Binding price ceiling
A price ceiling set below the equilibrium price; it reduces quantity supplied, increases quantity demanded, and causes a shortage (traded quantity equals Qs).
Nonbinding price ceiling
A price ceiling set above the equilibrium price; it does not change the market outcome.
Shortage
A situation where quantity demanded exceeds quantity supplied at a given price; under a binding price ceiling: Shortage = Qd − Qs.
Non-price rationing
Methods of allocating goods when prices can’t clear the market (e.g., waiting in line, favoritism, lotteries, search costs).
Price floor
A minimum legal price, often intended to raise sellers’ incomes; if binding, it creates a surplus.
Binding price floor
A price floor set above the equilibrium price; it raises quantity supplied, lowers quantity demanded, and causes a surplus (traded quantity equals Qd).
Surplus
A situation where quantity supplied exceeds quantity demanded at a given price; under a binding price floor: Surplus = Qs − Qd.
Minimum wage
A price floor in the labor market (wage is the “price” of labor); if binding, it can create unemployment (a surplus of labor).
Per-unit tax
A fixed tax charged on each unit bought or sold; it creates a wedge between the price buyers pay and the price sellers receive and reduces quantity traded.
Tax wedge (Pb = Ps + t)
The gap created by a per-unit tax where the buyer price equals the seller price plus the tax (Pb is price paid by buyers, Ps is price received by sellers, t is the tax).
Tax incidence
Who actually bears the burden of a tax; determined by relative elasticity, not by who legally remits the tax to the government.
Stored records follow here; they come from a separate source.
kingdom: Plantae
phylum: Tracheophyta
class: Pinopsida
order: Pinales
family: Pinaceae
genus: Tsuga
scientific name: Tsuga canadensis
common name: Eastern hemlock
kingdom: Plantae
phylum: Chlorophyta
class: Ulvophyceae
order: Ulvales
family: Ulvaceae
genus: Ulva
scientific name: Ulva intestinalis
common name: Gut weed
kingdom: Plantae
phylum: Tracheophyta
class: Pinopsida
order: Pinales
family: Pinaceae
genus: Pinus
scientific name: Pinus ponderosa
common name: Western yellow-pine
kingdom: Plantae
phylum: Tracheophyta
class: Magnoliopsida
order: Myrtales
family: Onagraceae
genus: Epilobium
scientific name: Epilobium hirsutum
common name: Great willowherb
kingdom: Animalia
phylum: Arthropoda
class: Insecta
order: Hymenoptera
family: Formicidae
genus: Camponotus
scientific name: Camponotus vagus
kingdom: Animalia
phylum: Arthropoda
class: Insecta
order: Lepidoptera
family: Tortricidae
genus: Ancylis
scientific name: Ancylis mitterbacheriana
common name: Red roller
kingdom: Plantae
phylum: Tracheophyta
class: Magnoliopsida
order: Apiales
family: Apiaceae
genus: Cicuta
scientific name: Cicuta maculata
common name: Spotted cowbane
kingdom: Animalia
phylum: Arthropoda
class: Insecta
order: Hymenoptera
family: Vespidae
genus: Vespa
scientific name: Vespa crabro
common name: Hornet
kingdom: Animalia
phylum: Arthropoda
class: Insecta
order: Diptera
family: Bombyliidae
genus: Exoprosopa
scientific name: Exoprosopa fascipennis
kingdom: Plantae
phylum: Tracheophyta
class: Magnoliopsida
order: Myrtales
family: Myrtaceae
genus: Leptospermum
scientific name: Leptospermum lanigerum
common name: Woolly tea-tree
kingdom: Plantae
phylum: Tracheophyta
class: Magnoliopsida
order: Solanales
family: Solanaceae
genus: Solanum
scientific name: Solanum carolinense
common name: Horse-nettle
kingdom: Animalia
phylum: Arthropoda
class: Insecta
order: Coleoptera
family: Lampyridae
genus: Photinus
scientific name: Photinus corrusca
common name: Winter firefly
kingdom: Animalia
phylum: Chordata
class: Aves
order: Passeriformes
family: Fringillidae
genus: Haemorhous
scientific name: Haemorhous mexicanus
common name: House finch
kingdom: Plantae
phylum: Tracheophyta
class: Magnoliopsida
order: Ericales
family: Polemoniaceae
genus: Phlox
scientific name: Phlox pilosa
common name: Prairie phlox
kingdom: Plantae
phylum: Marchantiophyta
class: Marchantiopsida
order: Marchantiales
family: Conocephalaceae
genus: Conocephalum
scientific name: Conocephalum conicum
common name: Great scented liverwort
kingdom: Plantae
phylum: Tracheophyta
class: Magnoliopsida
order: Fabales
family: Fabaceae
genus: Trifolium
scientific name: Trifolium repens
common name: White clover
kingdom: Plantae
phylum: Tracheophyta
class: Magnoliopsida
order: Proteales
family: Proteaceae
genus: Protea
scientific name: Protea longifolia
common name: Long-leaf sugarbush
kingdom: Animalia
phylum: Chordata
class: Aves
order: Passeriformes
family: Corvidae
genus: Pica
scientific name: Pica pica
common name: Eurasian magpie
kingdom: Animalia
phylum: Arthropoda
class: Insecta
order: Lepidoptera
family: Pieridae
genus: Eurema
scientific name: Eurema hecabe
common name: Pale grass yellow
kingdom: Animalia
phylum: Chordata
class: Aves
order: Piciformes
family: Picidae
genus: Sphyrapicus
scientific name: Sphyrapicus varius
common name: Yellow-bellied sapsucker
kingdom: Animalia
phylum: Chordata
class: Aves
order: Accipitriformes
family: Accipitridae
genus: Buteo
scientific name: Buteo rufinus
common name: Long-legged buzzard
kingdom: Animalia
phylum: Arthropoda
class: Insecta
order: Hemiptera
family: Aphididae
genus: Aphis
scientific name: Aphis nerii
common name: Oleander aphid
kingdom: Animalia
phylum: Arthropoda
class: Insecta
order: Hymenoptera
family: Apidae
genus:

Elasticity (relative elasticity)
How responsive quantity demanded or supplied is to price; the more inelastic side of the market bears more of a tax burden.
Tax revenue
Government revenue from a tax, equal to t × Qtax (tax per unit times the quantity traded after the tax).
Deadweight loss (DWL) from a tax
The net loss in total surplus from mutually beneficial trades that no longer occur because the tax reduces quantity; on a standard graph it is a triangle.
Subsidy
A per-unit payment that encourages more buying or selling; like a negative tax wedge (Pb = Ps − s) and typically increases quantity traded.
Government outlay (subsidy spending)
Total government spending on a subsidy, equal to s × Qsubsidy (subsidy per unit times the quantity traded with the subsidy).
Quota
A legal limit on the quantity that can be bought, sold, or imported; if binding (below equilibrium quantity), it reduces trades and tends to raise market price.
Permit (tradable permit system)
A system that caps quantity and requires a permit for each unit (or for participation); if permits are tradable, a permit price emerges in a market.
Quota rent
Extra profit earned by holders of the right to sell (or import) when quantity is artificially scarce; with permits, this shows up as the permit price.
Lorenz curve
A graph of cumulative income share (vertical axis) earned by the bottom cumulative share of the population (horizontal axis), used to visualize income inequality.
Gini coefficient
A 0-to-1 summary measure of inequality based on the Lorenz curve: 0 = perfect equality, 1 = perfect inequality; equals the area between the line of equality and the Lorenz curve divided by the total area under the equality line.